Sydney Morning Herald

We mill impatiently outside the railway station in Trinidad, central Cuba, glancing at our watches and peering towards the train shed. The train is already 20 minutes late and nowhere in sight. “Some days,” remarked a Cuban tour guide to his group, “the train it cannot come because it is very old.”

Fortunately it isn’t one of those days. Ten minutes later, preceded by cantankerous snorting and a pall of black smoke, veteran locomotive 1432 shuffles out of the train shed like an arthritic old stallion.

As it wheezes towards the rustic station, two middle-aged male passengers suddenly sprawl beside the railway tracks. For a moment it looks like suicide. But no, they just peer up into the locomotive’s steamy entrails as it rolls past. They are, I discover, “puffer-nutters” - railway enthusiasts who scour the world to seek and ride old trains. “Hey,” one yells excitedly in a British accent, “this is an early 1900s Baldwin from Philadelphia. Wow.”

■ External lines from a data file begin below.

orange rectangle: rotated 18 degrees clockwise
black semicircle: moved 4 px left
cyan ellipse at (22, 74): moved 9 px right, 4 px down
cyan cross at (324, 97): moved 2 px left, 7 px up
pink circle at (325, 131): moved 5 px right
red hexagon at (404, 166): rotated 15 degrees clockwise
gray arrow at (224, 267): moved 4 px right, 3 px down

Up close it appeared the old boy needed some serious TLC. Steam hissed from yawning cracks, metal plates and pipes were rusted and nuts and bolts were absent. Worse, it sounded positively unwilling to haul its two old carriages into the once-prosperous Valle de los Ingenios (Valley of the Sugar Mills).

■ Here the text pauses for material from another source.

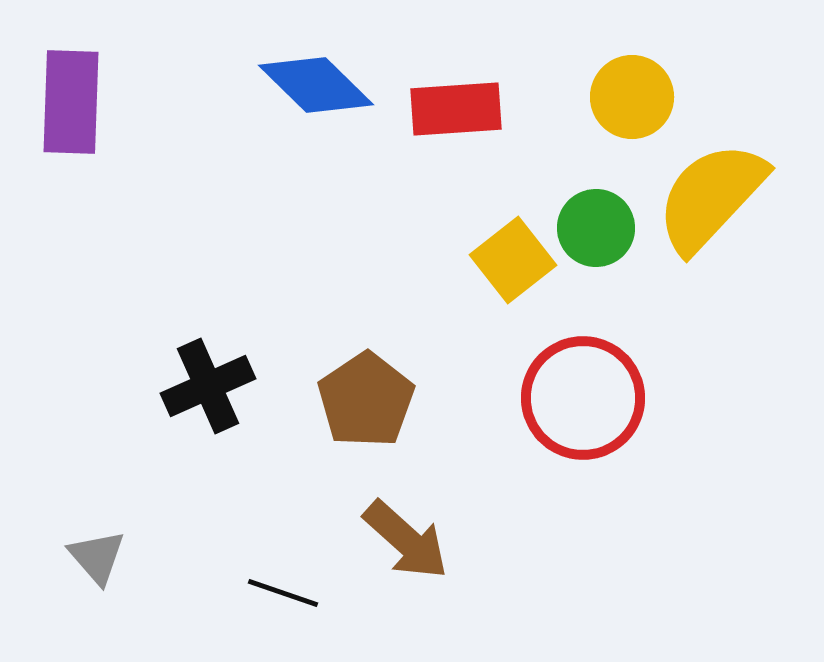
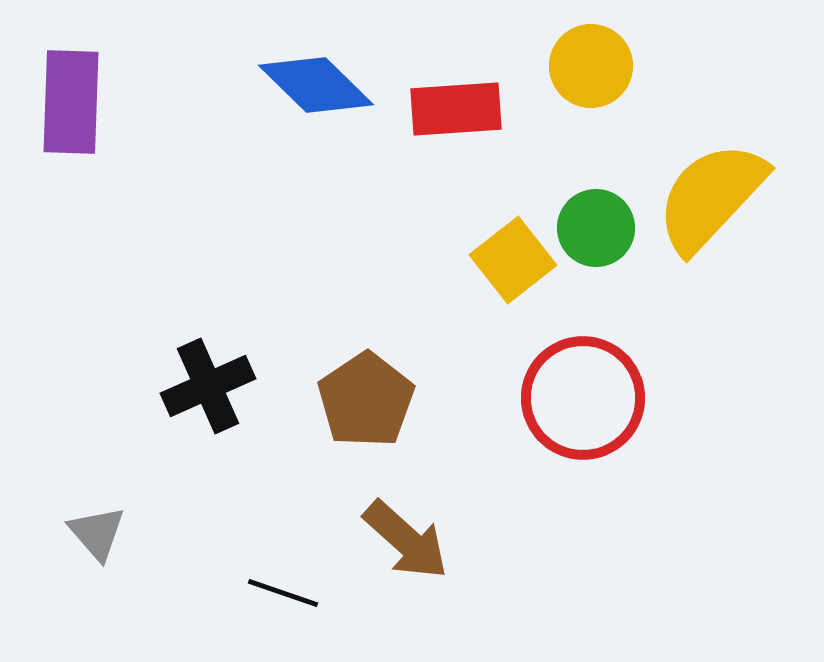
yellow circle: moved 41 px left, 31 px up
gray triangle: moved 24 px up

Nevertheless, about 15 minutes later the ageing loco groaned out of Trinidad with a cargo comprising two carriages, diverse tourists, a local guitarist and three train staff. Listed as a World Heritage site in 1983, Trinidad dates back to 1514 when it was settled by Spaniard Diego Velasquez de Cuellar. Notorious in the 1600s as a rowdy piracy and slave-trading hub, it later became a booming sugar centre. Fronted by the Caribbean and fine beaches, with the Sierra del Escambray mountains as a backdrop, Trinidad’s colourful, narrow cobbled streets, centuries-old buildings, charming courtyards and museums ensure it is one of Cuba’s most visited destinations.

Snail rail ... an old bridge on the picturesque line to Manaca Iznaga.